§ **Records provided**:
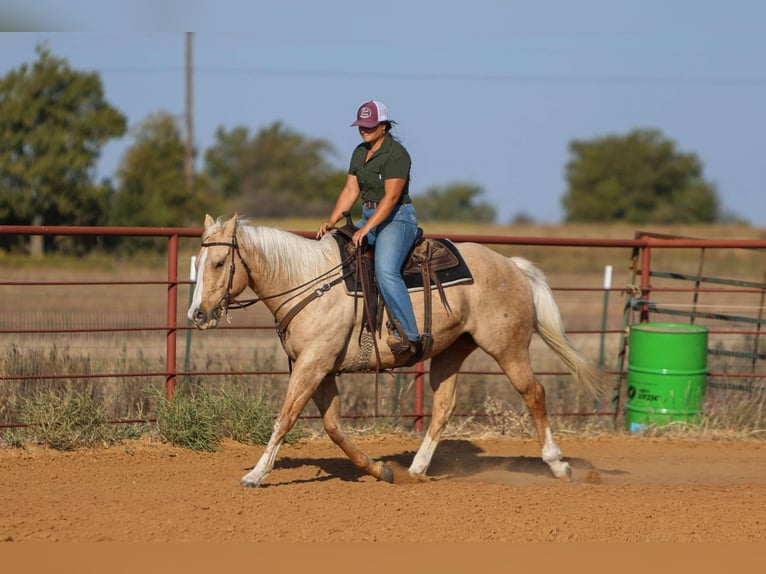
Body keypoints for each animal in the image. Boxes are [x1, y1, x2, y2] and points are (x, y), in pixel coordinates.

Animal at [188, 213, 607, 487]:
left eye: (220, 262)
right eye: (201, 260)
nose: (197, 314)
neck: (308, 280)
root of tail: (513, 266)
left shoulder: (312, 365)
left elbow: (286, 418)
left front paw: (256, 474)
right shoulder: (317, 368)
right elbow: (333, 426)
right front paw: (379, 469)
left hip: (509, 348)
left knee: (534, 393)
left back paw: (557, 465)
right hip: (451, 351)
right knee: (444, 406)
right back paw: (417, 470)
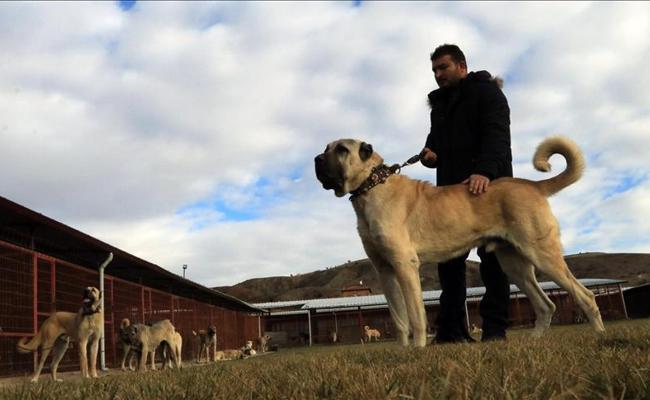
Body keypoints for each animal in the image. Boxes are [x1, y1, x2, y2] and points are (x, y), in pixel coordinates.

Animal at [314, 135, 604, 346]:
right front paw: (403, 353)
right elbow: (399, 319)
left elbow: (415, 315)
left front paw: (417, 351)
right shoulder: (385, 271)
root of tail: (532, 185)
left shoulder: (405, 266)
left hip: (543, 255)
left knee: (585, 295)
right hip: (515, 265)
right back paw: (532, 342)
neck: (371, 186)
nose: (316, 159)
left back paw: (600, 337)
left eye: (342, 149)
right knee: (546, 305)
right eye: (326, 148)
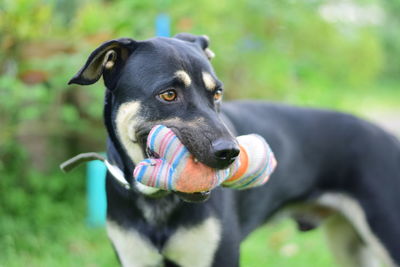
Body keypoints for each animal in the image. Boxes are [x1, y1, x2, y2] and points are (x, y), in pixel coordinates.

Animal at [69, 34, 400, 267]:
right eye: (168, 95)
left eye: (217, 94)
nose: (231, 152)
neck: (158, 203)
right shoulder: (136, 258)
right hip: (349, 244)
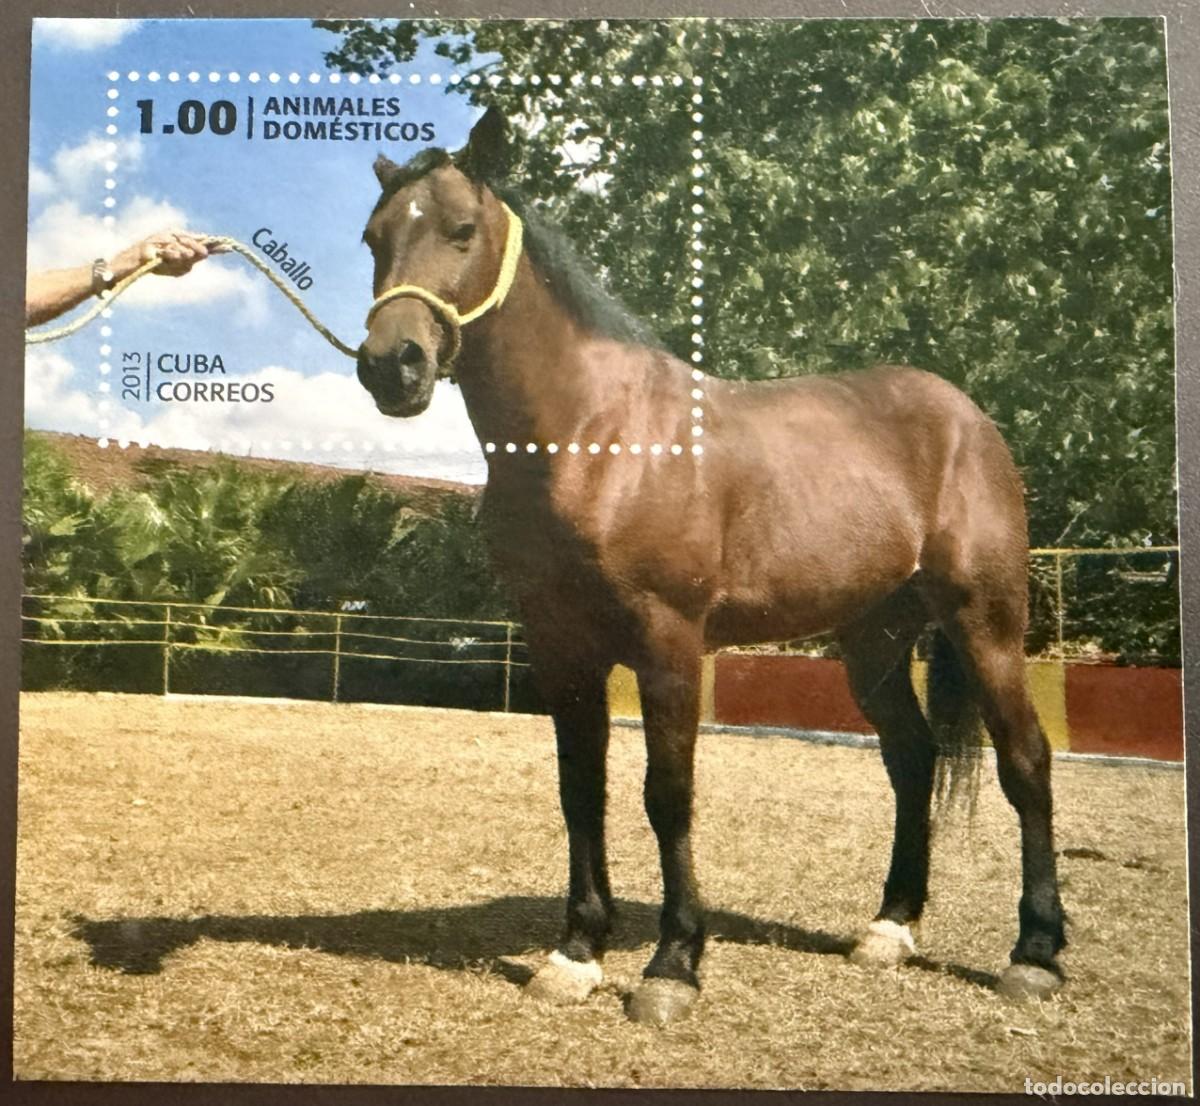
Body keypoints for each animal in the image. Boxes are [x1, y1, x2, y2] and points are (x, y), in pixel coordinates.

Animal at [354, 106, 1065, 1025]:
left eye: (461, 230)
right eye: (373, 239)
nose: (390, 365)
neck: (596, 435)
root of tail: (968, 418)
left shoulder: (669, 642)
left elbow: (668, 792)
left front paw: (674, 964)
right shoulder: (559, 646)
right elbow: (580, 790)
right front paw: (576, 953)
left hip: (986, 623)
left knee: (1026, 761)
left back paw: (1036, 953)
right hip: (874, 641)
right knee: (911, 760)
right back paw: (889, 928)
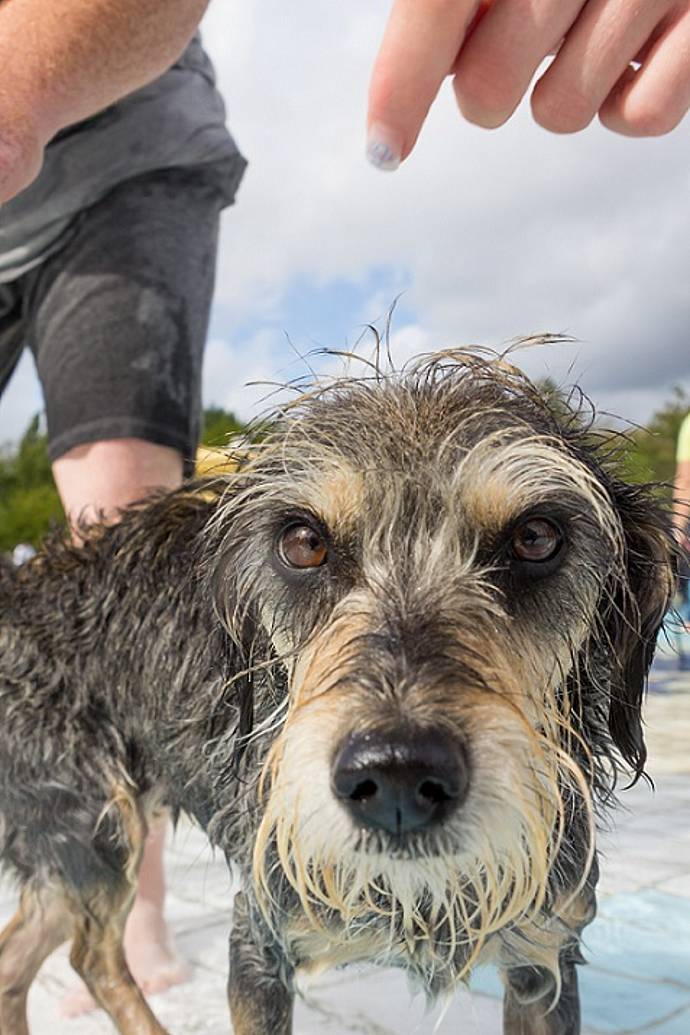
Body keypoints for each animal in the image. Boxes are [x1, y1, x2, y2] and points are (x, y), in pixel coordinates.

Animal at [0, 349, 678, 1035]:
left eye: (535, 537)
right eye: (304, 543)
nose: (399, 775)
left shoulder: (544, 958)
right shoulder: (258, 941)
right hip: (88, 824)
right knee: (90, 953)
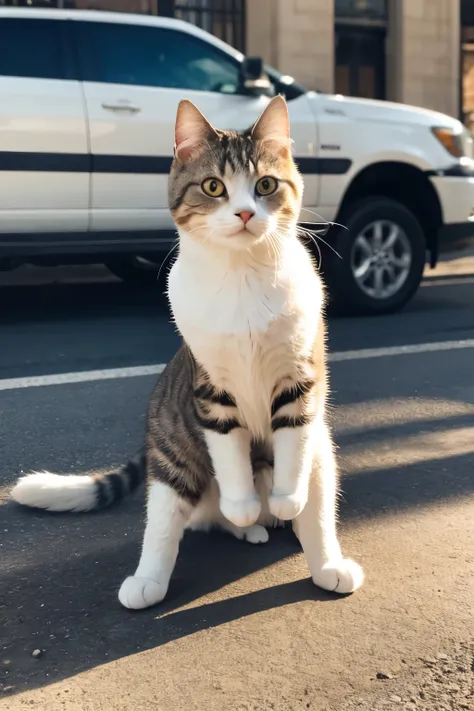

§ **What is needed**: Your answer must be an exact copy of the lines from the one with "root of tail: (532, 185)" through the final line of the data, both included, without any pictures.

§ **Answer**:
root of tail: (532, 185)
left shoulder: (405, 266)
left hip: (543, 255)
left knee: (585, 295)
right hip: (515, 265)
right back paw: (532, 342)
neck: (371, 186)
nose: (316, 159)
left back paw: (600, 337)
left eye: (342, 149)
right knee: (546, 305)
right eye: (326, 148)
Body keypoints for each animal in the image. Boxes are [x1, y1, x2, y2] and points are (x, y), in pixel coordinates.

Animal at [69, 34, 400, 267]:
right eye: (168, 95)
left eye: (217, 94)
nose: (231, 152)
neck: (158, 203)
right shoulder: (136, 258)
right hip: (349, 244)
Body keypoints for each animal in the image. Boxes are [x1, y1, x2, y2] and points are (x, y), in pixel coordinates.

Animal at [354, 106, 1065, 1025]:
left eye: (461, 230)
right eye: (373, 239)
nose: (390, 365)
neck: (596, 435)
root of tail: (968, 418)
left shoulder: (669, 642)
left elbow: (668, 792)
left front paw: (674, 964)
right shoulder: (559, 646)
right elbow: (580, 790)
right front paw: (576, 953)
left hip: (986, 623)
left knee: (1026, 761)
left back paw: (1036, 953)
right hip: (874, 641)
right knee: (911, 760)
right back paw: (889, 928)
Body keypoints for each animal in the image. Boxes are [x1, y1, x2, y2] and points are (x, y), in pixel coordinates.

Animal at [0, 349, 678, 1035]:
left eye: (535, 537)
right eye: (304, 543)
nose: (399, 775)
left shoulder: (544, 958)
right shoulder: (258, 941)
right hip: (88, 824)
right knee: (90, 953)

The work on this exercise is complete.